27 If, as submitted by the applicants, that national measure has restrictive effects on the free movement of capital, such effects must be seen as an unavoidable consequence of any restriction on freedom of establishment and do not justify an examination of that measure in the light of Articles 56 EC and 58 EC (see, to that effect, Cadbury Schweppes and Cadbury Schweppes Overseas, cited above, paragraph 33; Case C-452/04 Fidium Finanz [2006] ECR I-9521, paragraphs 48 and 49; and Case C-524/04 Test Claimants in the Thin Cap Group Litigation [2007] ECR I-2107, paragraph 34).

28 Consequently, there is no need to examine the national measure at issue in the main proceedings in the light of the provisions of the Treaty on free movement of capital.

29 As regards the chapter of the Treaty relating to freedom of establishment, it does not contain any provision which extends the scope of its provisions to situations concerning the establishment of a company of a Member State in a non-member country. Accordingly, Article 43 EC et seq. may not be relied upon in a situation such as the one at issue in the main proceedings.

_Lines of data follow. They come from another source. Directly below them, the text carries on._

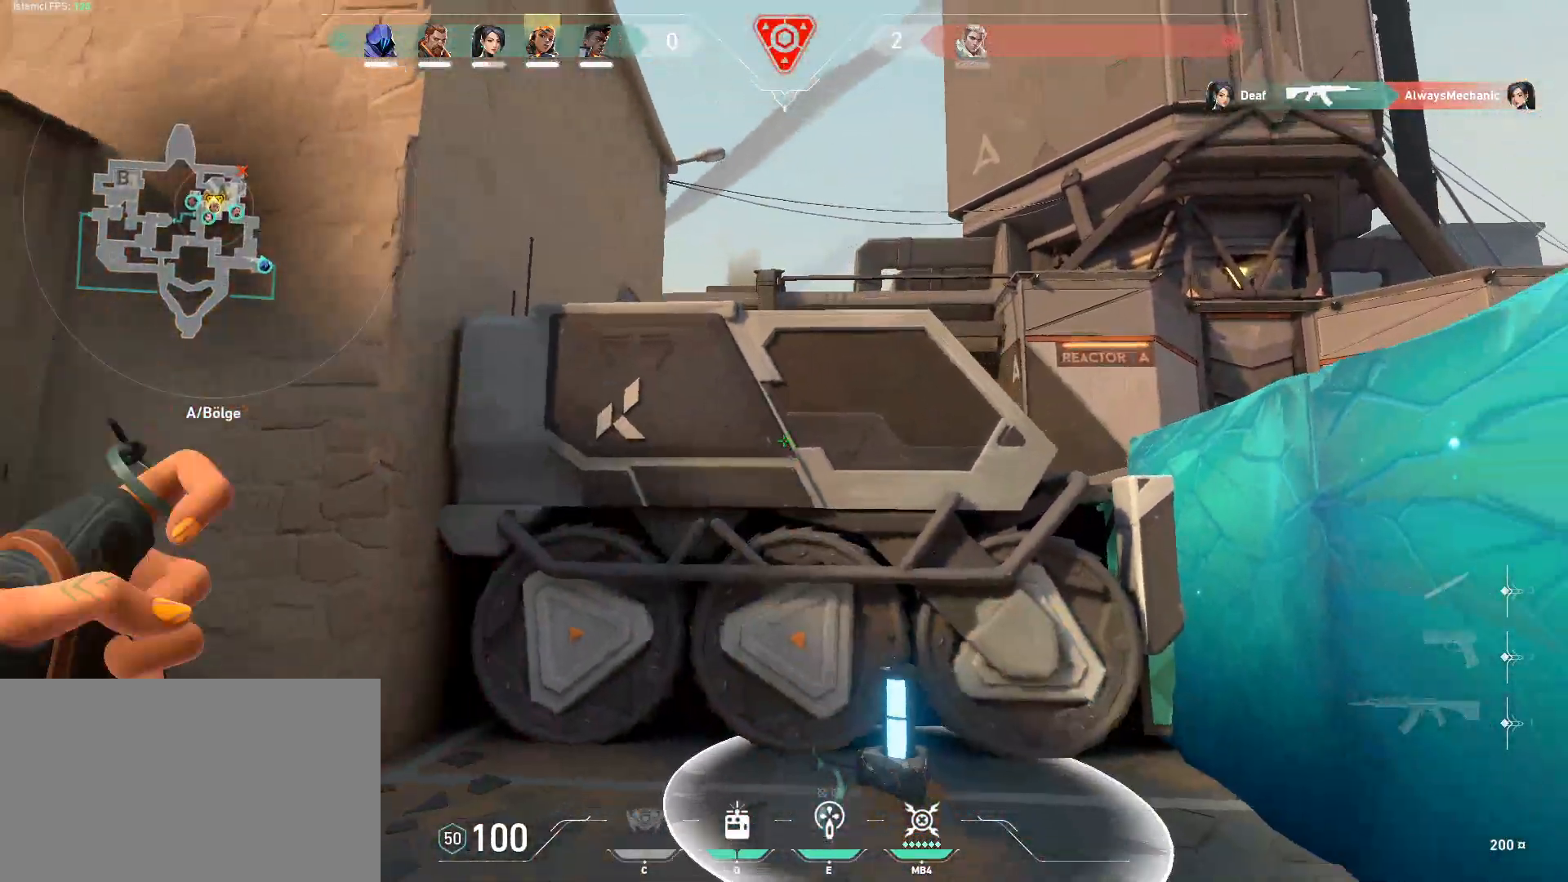
{"keys": [], "mouse": [], "events": [[100, "s", "up"], [150, "space", "down"], [283, "mouse_left", "down"], [283, "space", "up"], [467, "mouse_left", "up"]]}
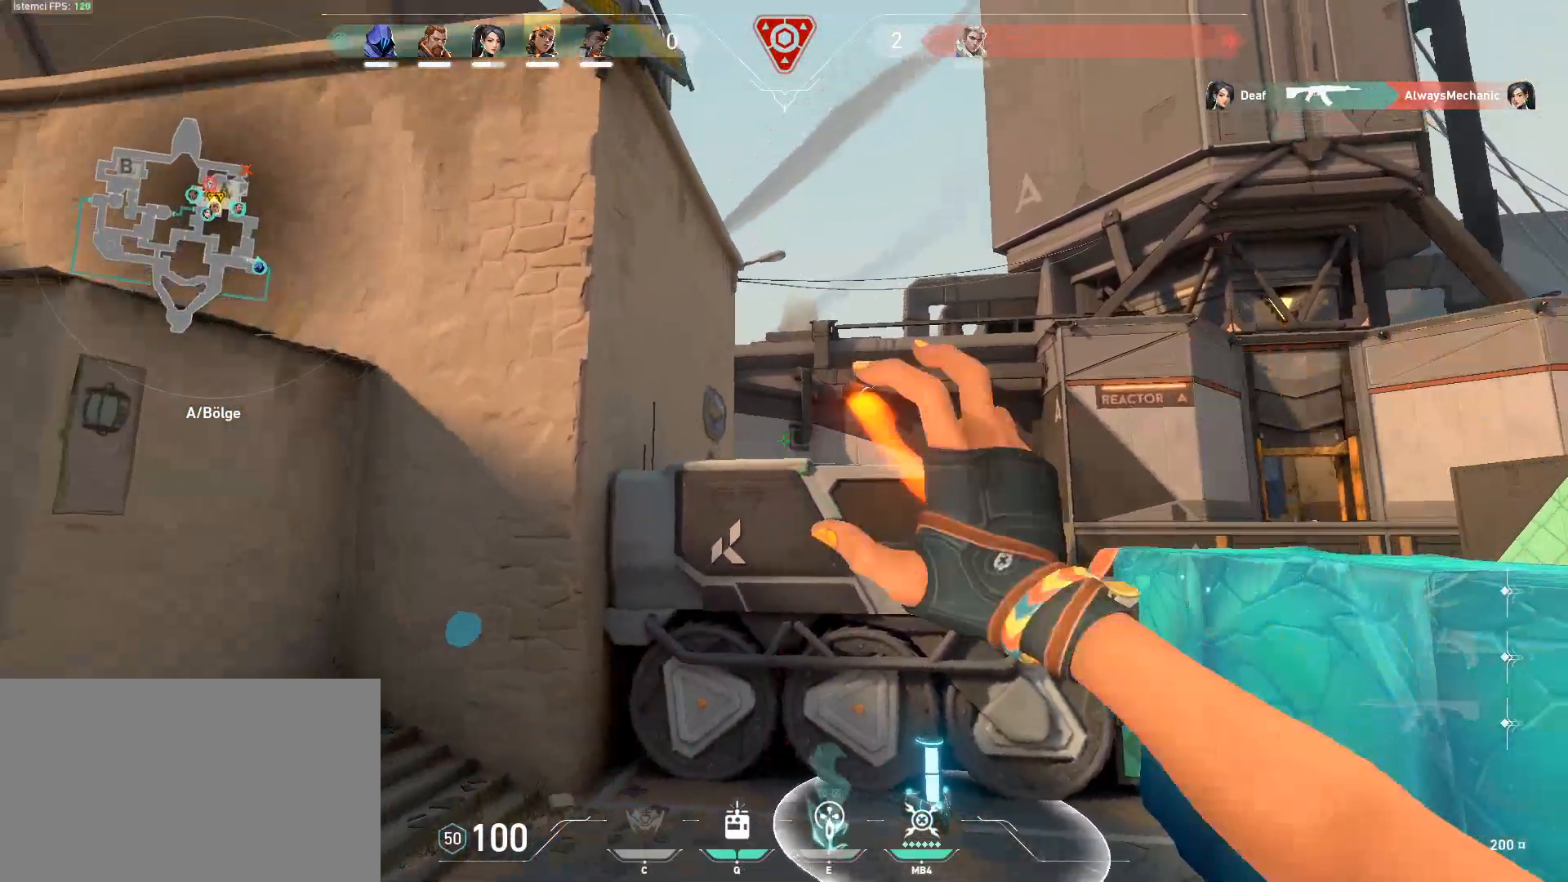
{"keys": ["1", "w"], "mouse": [], "events": [[67, "w", "down"], [217, "2", "down"], [300, "2", "up"], [401, "1", "down"]]}
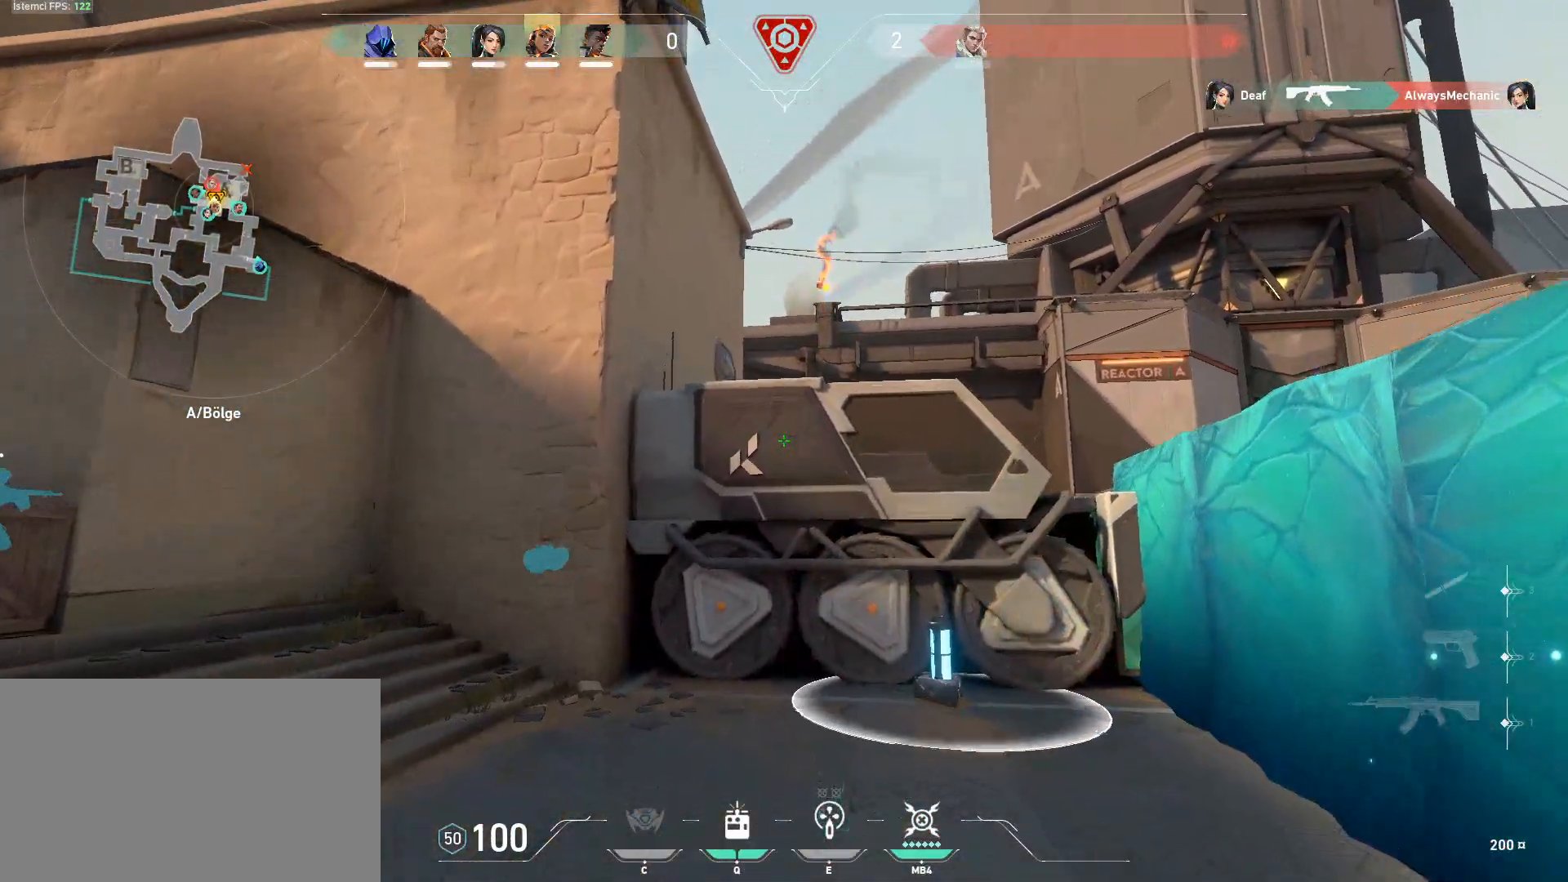
{"keys": ["w"], "mouse": [], "events": [[33, "1", "up"], [467, "a", "down"], [500, "a", "up"]]}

30 In the light of the foregoing, the answer to the questions referred must be that a national measure which, within the framework of taxation on share dividends as income from assets up to a flat-rate yield calculated by applying a specific percentage to a base including, in addition to the capital invested by the shareholder, a fraction of the remuneration paid to employees of the company issuing the dividends, does not permit the taking into account of the salaries of workers employed in a branch of that company, or by a subsidiary of it, in a non-member country, fundamentally affects freedom of establishment within the meaning of Article 43 EC et seq.. Those articles may not be relied upon in a situation involving the establishment of a company of a Member State in a non-member country.

Costs

31 Since these proceedings are, for the parties to the main proceedings, a step in the action pending before the national court, the decision on costs is a matter for that court. Costs incurred in submitting observations to the Court, other than the costs of those parties, are not recoverable.